Computing the false positives for repeated Bloom filter queries

16 Views Asked by At

Suppose I have two sets, $A$ and $B$. I wish to compute the containment of $A$ in $B$ by checking what proportion of $A$'s elements are in $B$ (i.e $\epsilon = {|A \cap B| \over |B|}$). I do this by inserting the elements of $B$ into a Bloom filter and querying the filter for the all the elements of $A$.

Given that the Bloom filter has a probability $p$ of returning a false positive for a query and there are $L = |A|$ elements in $A$ (assume all elements in $A$ and $B$ are independent and unique) what is the probability that I will falsely report that $A$ is at least $90\%$ contained in $B$? That is, $\epsilon \ge 0.90$.

I figured out that in the $100\%$ containment case ($\epsilon = 1$), the probability would just be $p^L$ but I'm having trouble extending it to the $90\%$ case. Would it just be $\sum_{k=\text{floor}(0.90*L)}^{L} \text{Binomial}(n=L, k=k, p=p)$?
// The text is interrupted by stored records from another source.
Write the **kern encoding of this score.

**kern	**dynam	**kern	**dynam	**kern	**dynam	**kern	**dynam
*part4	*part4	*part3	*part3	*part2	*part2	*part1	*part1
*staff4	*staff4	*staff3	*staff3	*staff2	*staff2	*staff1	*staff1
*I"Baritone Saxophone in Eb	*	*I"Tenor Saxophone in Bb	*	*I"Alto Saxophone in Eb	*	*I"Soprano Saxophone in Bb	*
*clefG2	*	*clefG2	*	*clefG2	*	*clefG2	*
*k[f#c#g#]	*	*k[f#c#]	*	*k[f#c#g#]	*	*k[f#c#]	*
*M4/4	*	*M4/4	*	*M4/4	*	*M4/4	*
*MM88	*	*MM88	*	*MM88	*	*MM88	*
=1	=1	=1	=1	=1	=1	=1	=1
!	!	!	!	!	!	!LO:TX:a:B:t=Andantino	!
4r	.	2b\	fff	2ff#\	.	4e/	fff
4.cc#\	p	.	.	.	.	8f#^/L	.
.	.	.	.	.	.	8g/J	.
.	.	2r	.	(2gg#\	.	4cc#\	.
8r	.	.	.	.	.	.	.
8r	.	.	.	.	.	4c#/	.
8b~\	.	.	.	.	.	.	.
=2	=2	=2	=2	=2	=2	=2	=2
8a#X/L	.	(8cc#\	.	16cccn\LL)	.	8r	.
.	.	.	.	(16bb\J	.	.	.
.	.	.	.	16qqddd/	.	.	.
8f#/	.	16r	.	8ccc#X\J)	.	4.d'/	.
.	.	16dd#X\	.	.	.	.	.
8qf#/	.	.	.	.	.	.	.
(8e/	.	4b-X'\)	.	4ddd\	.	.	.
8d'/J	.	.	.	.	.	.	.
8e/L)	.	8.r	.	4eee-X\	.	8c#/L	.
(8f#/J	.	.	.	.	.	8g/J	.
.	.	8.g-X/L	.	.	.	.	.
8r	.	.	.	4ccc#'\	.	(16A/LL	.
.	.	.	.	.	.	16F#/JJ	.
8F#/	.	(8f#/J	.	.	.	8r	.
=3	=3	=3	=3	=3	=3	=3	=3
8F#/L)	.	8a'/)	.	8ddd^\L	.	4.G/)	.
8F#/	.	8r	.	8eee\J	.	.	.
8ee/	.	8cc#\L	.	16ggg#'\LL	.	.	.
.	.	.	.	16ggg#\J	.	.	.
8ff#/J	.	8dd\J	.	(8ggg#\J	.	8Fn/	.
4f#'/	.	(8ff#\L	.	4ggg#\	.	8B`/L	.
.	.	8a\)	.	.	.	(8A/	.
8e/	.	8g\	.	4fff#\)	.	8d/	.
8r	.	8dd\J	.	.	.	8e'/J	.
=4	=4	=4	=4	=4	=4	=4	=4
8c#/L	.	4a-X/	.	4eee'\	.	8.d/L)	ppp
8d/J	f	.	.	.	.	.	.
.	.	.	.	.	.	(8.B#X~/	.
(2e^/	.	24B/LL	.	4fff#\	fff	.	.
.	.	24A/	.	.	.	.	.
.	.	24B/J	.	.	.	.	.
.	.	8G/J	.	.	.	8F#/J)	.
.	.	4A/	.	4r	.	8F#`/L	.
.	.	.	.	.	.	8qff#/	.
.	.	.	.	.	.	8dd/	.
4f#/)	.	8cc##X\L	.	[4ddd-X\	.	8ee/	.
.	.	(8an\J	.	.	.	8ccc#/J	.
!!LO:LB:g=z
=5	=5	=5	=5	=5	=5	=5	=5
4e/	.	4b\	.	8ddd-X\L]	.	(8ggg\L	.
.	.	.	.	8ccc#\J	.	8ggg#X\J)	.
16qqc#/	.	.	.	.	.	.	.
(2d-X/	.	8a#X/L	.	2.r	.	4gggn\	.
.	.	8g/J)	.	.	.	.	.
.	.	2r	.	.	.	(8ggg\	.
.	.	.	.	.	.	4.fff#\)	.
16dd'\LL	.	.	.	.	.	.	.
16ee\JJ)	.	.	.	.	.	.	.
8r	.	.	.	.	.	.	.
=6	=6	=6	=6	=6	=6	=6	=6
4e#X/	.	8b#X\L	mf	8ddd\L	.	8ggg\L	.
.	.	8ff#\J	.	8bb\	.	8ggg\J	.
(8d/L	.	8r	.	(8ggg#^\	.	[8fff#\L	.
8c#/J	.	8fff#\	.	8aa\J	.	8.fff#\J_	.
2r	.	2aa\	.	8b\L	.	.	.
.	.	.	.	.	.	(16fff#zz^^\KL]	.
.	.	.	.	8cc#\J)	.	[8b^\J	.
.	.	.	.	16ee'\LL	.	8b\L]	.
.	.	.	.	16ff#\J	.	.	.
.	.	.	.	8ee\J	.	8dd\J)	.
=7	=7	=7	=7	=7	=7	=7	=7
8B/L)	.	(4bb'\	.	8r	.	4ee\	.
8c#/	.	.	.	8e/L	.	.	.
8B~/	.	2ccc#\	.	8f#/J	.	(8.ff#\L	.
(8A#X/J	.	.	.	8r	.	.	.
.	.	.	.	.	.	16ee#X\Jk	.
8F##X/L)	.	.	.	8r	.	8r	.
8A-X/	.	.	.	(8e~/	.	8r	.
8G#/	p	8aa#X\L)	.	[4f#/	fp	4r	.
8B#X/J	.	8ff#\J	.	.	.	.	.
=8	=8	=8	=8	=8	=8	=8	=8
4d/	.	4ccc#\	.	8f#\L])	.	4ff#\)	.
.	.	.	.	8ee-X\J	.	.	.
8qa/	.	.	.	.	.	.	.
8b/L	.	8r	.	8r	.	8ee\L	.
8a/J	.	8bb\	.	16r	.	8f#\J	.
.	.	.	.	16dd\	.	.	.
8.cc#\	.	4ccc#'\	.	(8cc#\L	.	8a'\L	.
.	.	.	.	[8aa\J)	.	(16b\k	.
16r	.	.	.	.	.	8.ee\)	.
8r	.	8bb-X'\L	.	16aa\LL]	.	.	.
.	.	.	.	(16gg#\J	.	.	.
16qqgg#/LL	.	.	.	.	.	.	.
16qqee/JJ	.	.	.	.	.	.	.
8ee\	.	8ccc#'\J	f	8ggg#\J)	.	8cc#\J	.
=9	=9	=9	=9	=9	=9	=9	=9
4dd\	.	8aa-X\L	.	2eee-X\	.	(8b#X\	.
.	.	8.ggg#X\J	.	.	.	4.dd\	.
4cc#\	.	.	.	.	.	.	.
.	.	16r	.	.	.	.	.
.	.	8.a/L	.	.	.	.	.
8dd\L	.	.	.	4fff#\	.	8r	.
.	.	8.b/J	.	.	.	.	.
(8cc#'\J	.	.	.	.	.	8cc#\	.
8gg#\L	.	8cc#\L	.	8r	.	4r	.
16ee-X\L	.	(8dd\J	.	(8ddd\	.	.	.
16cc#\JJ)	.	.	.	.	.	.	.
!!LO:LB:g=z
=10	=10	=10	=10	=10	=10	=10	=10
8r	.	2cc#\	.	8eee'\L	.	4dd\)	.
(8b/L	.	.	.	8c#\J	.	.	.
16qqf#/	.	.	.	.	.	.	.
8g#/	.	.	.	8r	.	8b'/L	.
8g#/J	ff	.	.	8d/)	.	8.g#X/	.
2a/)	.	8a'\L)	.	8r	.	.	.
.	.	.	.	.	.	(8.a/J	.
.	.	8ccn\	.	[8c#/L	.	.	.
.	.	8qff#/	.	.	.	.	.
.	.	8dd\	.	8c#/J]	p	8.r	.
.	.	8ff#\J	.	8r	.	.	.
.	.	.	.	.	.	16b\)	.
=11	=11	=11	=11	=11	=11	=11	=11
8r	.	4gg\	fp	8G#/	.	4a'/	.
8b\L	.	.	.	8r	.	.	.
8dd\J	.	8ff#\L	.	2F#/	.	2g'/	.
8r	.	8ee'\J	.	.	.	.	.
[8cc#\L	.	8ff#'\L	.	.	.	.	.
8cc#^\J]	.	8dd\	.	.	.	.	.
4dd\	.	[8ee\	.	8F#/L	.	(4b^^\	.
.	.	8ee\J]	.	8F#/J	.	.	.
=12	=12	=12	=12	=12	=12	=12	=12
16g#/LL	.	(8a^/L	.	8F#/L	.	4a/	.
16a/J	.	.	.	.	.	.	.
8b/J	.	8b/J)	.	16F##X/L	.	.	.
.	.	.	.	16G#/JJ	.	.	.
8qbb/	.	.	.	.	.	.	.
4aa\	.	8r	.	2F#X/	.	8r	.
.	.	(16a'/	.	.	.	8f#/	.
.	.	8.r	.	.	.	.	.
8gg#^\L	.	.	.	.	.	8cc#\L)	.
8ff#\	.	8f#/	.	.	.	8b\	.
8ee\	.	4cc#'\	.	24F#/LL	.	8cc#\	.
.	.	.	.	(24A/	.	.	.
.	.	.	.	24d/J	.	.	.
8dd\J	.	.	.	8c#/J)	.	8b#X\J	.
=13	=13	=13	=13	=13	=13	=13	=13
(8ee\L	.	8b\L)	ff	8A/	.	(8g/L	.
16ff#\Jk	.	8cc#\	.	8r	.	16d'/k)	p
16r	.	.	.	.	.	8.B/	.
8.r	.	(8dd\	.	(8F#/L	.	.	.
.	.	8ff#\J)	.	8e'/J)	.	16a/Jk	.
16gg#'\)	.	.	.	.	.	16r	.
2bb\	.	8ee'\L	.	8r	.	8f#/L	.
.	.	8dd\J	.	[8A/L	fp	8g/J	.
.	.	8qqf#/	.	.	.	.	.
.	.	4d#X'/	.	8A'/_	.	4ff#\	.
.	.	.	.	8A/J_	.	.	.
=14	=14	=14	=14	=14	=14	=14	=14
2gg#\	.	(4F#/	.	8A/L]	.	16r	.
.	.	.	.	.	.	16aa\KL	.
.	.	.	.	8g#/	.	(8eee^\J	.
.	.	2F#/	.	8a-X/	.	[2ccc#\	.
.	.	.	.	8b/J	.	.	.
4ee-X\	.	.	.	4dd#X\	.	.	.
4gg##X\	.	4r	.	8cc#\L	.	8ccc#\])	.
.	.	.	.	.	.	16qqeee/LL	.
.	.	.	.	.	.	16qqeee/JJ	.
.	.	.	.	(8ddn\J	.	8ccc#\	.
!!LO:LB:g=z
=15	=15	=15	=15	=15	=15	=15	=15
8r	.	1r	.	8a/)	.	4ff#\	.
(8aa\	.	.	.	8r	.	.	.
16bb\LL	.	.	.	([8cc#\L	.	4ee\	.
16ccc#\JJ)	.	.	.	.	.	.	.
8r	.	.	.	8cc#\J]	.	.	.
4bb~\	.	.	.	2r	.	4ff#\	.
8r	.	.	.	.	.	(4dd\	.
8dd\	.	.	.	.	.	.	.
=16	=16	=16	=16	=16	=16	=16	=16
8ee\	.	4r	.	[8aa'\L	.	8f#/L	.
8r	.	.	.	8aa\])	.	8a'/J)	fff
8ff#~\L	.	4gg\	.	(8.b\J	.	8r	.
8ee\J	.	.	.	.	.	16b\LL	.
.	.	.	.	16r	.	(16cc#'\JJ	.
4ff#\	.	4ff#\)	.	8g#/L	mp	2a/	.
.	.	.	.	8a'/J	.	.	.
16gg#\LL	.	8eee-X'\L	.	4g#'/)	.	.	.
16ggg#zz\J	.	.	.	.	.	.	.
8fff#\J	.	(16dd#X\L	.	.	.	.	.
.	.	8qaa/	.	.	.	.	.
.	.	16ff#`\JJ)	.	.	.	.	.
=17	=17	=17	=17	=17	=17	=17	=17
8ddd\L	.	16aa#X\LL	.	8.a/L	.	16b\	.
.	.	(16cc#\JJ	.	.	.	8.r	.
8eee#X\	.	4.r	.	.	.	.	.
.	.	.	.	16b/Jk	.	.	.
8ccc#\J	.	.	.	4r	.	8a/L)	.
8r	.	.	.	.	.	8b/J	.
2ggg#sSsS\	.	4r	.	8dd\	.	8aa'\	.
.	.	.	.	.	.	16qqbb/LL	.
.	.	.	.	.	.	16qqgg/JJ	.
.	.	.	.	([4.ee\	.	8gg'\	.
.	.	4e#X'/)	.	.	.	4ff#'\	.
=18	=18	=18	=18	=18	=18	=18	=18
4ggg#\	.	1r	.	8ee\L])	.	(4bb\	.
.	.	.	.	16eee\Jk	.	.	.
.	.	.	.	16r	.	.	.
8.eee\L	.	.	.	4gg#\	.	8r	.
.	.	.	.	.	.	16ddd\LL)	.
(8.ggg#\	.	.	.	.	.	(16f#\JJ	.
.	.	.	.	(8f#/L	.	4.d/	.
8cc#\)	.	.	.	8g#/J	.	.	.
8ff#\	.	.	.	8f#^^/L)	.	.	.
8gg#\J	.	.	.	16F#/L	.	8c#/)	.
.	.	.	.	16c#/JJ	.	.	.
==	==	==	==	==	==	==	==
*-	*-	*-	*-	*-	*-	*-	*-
And as an extension to this problem, what would the probability be if I decided to sample uniformly from $A$ and $B$ to make the smaller sets $A', B'$? Then I insert $B'$ into a Bloom filter and query the elements of $A'$ as an approximate measure of containment for $A$ in $B$. My intuition says that there should be an additional source of false positive error due to the sampling, but I don't know how to express it mathematically.

Any help would be greatly appreciated.